Wednesday, June 7, 2017

School and Residence Are Joint Employers Under the FLSA

Murphy v. HeartShare Human Services, ____F.3d____(2d Cir. June 1, 2017) (NYLJ registration required), discusses joint employment under the FLSA. The case is like a treatise of FLSA law and is full of regulatory and case citations. Plaintiff worked at both a special needs school and at the residences. Plaintiff claimed that he was jointly employed and therefore, entitled to overtime when he worked more than 40 hours. The employer, however, claimed that plaintiff was separately employed by each entity. In finding a joint employment relationship, the court stated in part:

All plaintiffs' allegations, taken together, are more than sufficient to make out a claim that defendants are so interconnected in their operations that they should be considered to be joint employers for purposes of overtime liability. See Flannigan v. Vulcan Power Grp., LLC, 642 F. App'x 46, 52 (2d Cir. 2016) (finding that a jury verdict of joint employment based in part on (1) employers operating out of the same office, (2) sharing at least one administrative employee, and (3) being controlled by the same officer was not manifestly unjust); Schultz v.

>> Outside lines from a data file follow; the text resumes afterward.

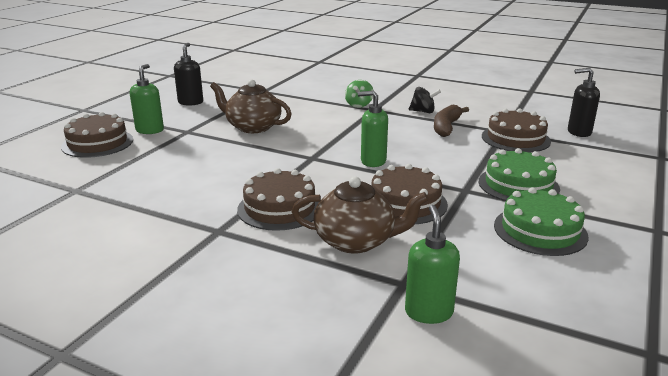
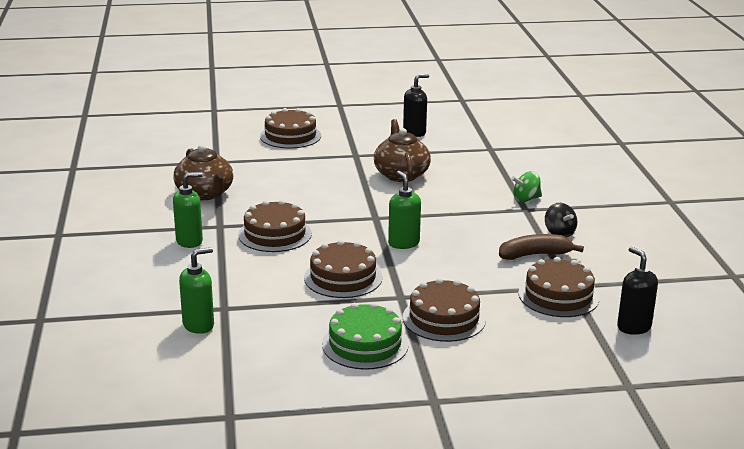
camera: 55 degrees right, 0 degrees up
(150, 130) = (337, 142): green soap dispenser -> green soap dispenser (189, 241)
(356, 241) = (260, 276): brown teapot -> brown teapot (205, 194)
(518, 185) = (444, 318): green cake -> brown cake

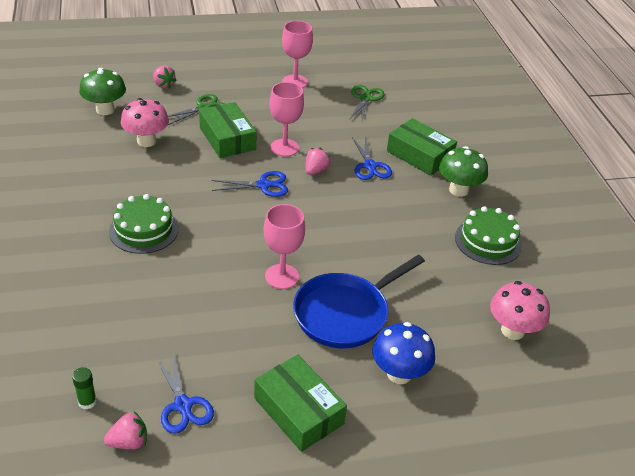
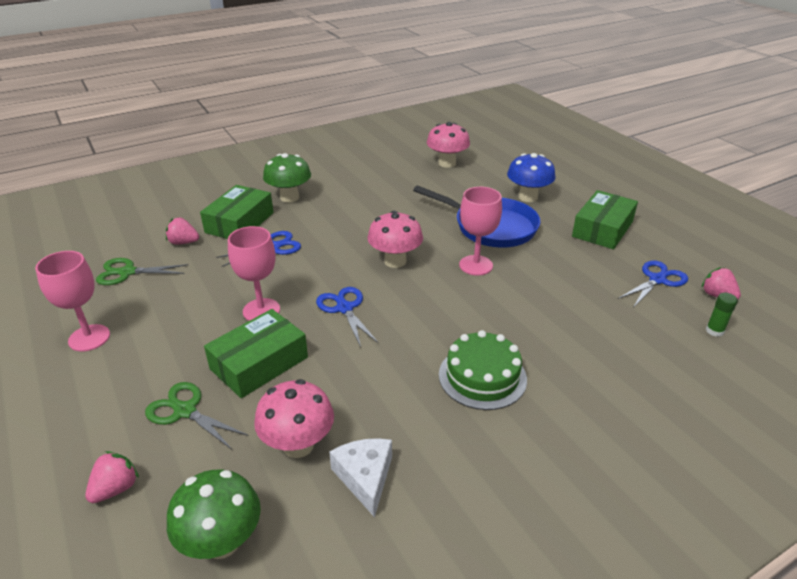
camera: 105 degrees left, 5 degrees down
(104, 159) = (365, 477): none -> white cheese
(314, 228) = (395, 261): none -> pink mushroom
(315, 171) = (298, 279): pink strawberry -> pink strawberry (183, 242)
(488, 241) = (354, 179): green cake -> none

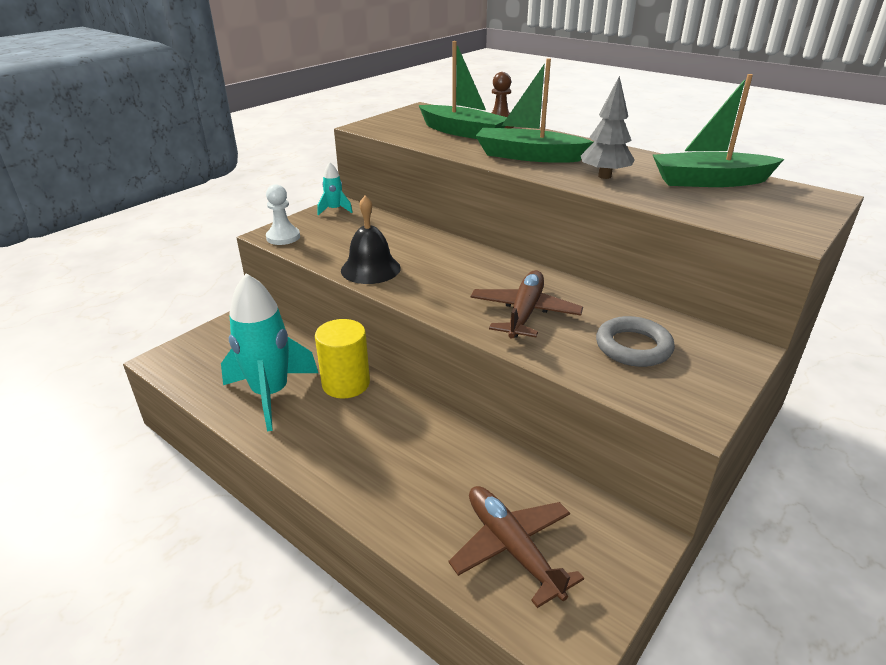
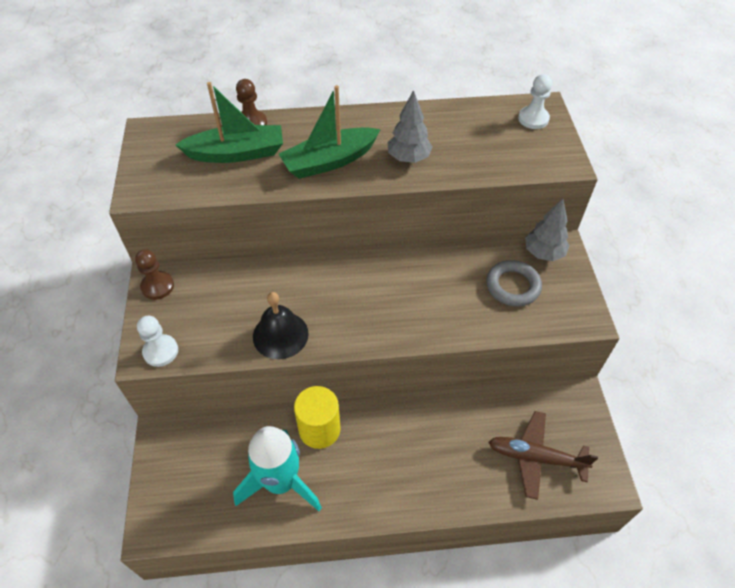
camera: 45 degrees left, 20 degrees up
(335, 210) = (157, 286): turquoise rocket -> brown pawn
(524, 313) = (429, 302): brown plane -> none
(709, 181) = (473, 125): green boat -> none
(709, 343) = (543, 253): none -> grey tree
(794, 199) = (533, 119): none -> white pawn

Capital Int'l Sec., Inc., 466 F.3d 298, 305-06 (4th Cir. 2006) (finding that "the entire employment arrangement fits squarely within the third example of joint employment in [29 C.F.R. §791.2(b)]" because the employers were both involved in the hiring of the workers; played some role in scheduling, discipline, and terminations; and shared responsibility for supplying the workers with equipment).
It is difficult to see how two employers which were in part created to serve the same clients, are headquartered at the same address, physically operate out of the same address, share employees, share an accounting and human resources department, require employees to perform
tasks that simultaneously benefit both employers, and share a name — HeartShare — are "completely disassociated" with respect to plaintiffs' employment.